O Brasil é dos países mais desiguais do mundo. Estou cansado do diagnóstico estatístico, das análises acadêmicas e dos discursos demagógicos. Grande parcela das camadas dirigentes da sociedade não parece interessada em resolver o problema, ou seja, em trocar o egoísmo e o preconceito contra os pobres( e sua mamata), pela prosperidade nacional, pela paz, em casa e nas ruas. Não conseguimos, até hoje reconhecer a dignidade de todos os brasileiros, e promover a integração social dos marginalizados (embora, no ponto de vista do IBGE, tenhamos avançado um pouco, nos últimos decênios).
Os atuais "CAPs" da Universidade de Frankfurt propõem outra motivação para a revolução: o reconhecimento social. Enfim, trata-se da aceitação do direito de todos participarem da sociedade econômica e cultural de nosso tempo. O discurso de Axel Honneth, atual dirigente do grupo, tem o mérito de se concentrar sobre o maior problema ético da sociedade contemporânea, o do reconhecimento de qualquer ser humano como cidadão.

REGISTROS FORNECIDOS »
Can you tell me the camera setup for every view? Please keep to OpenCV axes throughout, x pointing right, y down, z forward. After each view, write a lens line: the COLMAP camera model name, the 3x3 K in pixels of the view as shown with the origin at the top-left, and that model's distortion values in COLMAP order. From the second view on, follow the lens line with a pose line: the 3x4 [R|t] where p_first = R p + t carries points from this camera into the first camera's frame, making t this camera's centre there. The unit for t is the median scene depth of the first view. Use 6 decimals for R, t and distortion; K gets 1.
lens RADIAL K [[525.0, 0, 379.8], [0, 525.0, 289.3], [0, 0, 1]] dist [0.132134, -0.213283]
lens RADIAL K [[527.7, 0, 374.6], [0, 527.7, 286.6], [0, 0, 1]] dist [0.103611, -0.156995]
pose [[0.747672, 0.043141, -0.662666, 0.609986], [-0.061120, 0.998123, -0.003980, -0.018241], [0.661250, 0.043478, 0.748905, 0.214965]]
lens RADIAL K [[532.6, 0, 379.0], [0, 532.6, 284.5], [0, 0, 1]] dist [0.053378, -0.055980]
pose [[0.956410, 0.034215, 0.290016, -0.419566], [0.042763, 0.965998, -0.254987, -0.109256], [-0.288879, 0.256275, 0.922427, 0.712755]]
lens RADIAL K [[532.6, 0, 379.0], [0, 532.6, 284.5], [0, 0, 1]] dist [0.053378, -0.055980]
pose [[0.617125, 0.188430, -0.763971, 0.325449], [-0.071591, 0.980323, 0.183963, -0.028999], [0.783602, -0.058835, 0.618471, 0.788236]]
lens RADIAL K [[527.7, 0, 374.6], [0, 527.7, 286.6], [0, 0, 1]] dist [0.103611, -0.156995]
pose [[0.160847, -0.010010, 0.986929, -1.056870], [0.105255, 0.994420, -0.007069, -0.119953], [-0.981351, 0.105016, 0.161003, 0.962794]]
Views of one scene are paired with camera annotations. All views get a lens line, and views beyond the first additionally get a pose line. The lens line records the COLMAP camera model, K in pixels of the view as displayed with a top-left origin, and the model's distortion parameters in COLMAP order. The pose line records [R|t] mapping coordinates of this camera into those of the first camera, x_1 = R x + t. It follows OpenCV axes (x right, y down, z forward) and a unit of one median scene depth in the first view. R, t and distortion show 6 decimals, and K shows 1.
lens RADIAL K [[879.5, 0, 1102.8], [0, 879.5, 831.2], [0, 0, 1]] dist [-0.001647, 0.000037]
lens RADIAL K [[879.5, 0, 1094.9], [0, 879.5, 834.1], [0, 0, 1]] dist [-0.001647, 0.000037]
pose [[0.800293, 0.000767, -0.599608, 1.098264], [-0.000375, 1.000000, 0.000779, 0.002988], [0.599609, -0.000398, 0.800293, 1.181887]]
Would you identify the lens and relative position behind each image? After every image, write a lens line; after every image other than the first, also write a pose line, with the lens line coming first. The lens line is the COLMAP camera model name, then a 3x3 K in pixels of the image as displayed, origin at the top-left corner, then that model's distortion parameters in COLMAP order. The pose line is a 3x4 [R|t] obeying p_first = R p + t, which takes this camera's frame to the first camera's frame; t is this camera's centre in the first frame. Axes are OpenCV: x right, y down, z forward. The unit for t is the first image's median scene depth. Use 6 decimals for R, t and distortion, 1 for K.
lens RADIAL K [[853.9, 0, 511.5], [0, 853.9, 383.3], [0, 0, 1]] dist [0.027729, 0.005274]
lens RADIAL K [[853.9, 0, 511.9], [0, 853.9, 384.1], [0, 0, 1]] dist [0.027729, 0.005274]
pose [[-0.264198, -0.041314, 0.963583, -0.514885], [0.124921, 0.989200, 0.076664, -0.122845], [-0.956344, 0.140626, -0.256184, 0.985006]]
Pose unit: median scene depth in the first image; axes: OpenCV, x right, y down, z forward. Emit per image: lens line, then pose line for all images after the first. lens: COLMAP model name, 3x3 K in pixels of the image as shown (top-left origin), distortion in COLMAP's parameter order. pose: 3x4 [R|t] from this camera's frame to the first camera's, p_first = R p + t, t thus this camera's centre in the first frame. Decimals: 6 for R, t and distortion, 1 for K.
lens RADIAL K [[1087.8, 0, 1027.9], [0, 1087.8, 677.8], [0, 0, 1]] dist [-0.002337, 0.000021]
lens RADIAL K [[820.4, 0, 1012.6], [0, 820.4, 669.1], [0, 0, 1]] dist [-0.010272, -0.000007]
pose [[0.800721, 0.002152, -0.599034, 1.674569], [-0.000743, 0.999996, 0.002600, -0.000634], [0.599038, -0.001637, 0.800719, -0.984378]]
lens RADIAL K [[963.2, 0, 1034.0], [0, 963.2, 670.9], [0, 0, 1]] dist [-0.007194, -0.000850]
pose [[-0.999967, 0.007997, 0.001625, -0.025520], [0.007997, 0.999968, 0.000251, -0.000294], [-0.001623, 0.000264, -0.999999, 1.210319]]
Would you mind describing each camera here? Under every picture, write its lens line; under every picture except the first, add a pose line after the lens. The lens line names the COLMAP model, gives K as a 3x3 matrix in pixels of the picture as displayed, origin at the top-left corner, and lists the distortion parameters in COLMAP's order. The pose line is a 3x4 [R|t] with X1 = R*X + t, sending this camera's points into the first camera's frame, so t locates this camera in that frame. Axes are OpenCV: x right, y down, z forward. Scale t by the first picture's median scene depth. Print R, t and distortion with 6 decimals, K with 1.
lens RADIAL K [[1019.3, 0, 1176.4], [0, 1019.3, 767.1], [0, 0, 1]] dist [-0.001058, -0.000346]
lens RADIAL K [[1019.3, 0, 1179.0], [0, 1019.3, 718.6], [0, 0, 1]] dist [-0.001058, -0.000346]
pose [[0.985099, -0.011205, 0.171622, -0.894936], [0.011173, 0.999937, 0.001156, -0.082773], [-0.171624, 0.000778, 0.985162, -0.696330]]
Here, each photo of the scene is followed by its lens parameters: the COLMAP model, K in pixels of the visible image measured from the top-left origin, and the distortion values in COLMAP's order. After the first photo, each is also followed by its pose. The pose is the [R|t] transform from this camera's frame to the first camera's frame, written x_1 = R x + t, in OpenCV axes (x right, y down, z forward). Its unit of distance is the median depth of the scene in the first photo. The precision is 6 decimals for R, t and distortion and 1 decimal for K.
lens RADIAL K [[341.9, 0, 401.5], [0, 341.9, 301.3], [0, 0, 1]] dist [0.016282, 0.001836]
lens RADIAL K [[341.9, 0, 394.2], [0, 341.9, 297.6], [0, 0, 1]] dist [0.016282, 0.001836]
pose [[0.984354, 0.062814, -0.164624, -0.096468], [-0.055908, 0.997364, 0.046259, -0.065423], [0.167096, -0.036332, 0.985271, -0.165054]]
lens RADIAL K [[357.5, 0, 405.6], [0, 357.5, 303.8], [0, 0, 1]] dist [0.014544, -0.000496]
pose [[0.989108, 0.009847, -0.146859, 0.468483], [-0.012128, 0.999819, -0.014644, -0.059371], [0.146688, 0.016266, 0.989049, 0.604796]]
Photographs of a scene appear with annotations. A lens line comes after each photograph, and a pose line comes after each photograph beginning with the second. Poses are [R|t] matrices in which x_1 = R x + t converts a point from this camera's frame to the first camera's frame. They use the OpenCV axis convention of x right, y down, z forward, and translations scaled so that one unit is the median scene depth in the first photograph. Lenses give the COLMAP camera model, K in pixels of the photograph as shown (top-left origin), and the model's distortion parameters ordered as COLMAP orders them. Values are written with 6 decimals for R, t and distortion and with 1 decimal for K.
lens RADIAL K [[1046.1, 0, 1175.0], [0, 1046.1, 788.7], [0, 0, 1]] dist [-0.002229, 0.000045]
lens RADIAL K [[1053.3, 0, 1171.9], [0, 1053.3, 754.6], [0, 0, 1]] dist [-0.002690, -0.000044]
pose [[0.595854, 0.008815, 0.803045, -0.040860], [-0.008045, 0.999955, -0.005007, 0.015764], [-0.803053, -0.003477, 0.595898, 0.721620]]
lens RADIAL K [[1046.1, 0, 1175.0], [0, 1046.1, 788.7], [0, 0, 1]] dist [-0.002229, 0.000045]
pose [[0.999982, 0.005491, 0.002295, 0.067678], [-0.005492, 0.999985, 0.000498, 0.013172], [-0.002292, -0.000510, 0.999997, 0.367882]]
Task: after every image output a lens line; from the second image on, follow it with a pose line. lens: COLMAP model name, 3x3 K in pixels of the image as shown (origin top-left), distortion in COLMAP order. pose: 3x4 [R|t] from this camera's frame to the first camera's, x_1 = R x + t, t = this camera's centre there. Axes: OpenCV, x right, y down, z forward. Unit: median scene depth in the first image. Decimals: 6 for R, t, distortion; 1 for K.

TAREFAS PROPOSTAS »
(A) Repita literalmente o trecho do texto sobre a desigualdade no Brasil que começa em "O Brasil é dos" e vai até "nos últimos decênios).", incluindo esta última passagem.
(B) Traduza para o inglês esta frase do texto sobre a desigualdade no Brasil: "O Brasil é dos países mais desiguais do mundo."
(C) Enumere as três coisas das quais o autor do texto sobre a desigualdade no Brasil se declara cansado.
Para responder, baseie-se exclusivamente no texto extraído.

RESPOSTAS POR TAREFA »
(A)
O Brasil é dos países mais desiguais do mundo. Estou cansado do diagnóstico estatístico, das análises acadêmicas e dos discursos demagógicos. Grande parcela das camadas dirigentes da sociedade não parece interessada em resolver o problema, ou seja, em trocar o egoísmo e o preconceito contra os pobres( e sua mamata), pela prosperidade nacional, pela paz, em casa e nas ruas. Não conseguimos, até hoje reconhecer a dignidade de todos os brasileiros, e promover a integração social dos marginalizados (embora, no ponto de vista do IBGE, tenhamos avançado um pouco, nos últimos decênios).

(B) Brazil is one of the most unequal countries in the world.

(C) O diagnóstico estatístico; as análises acadêmicas; os discursos demagógicos.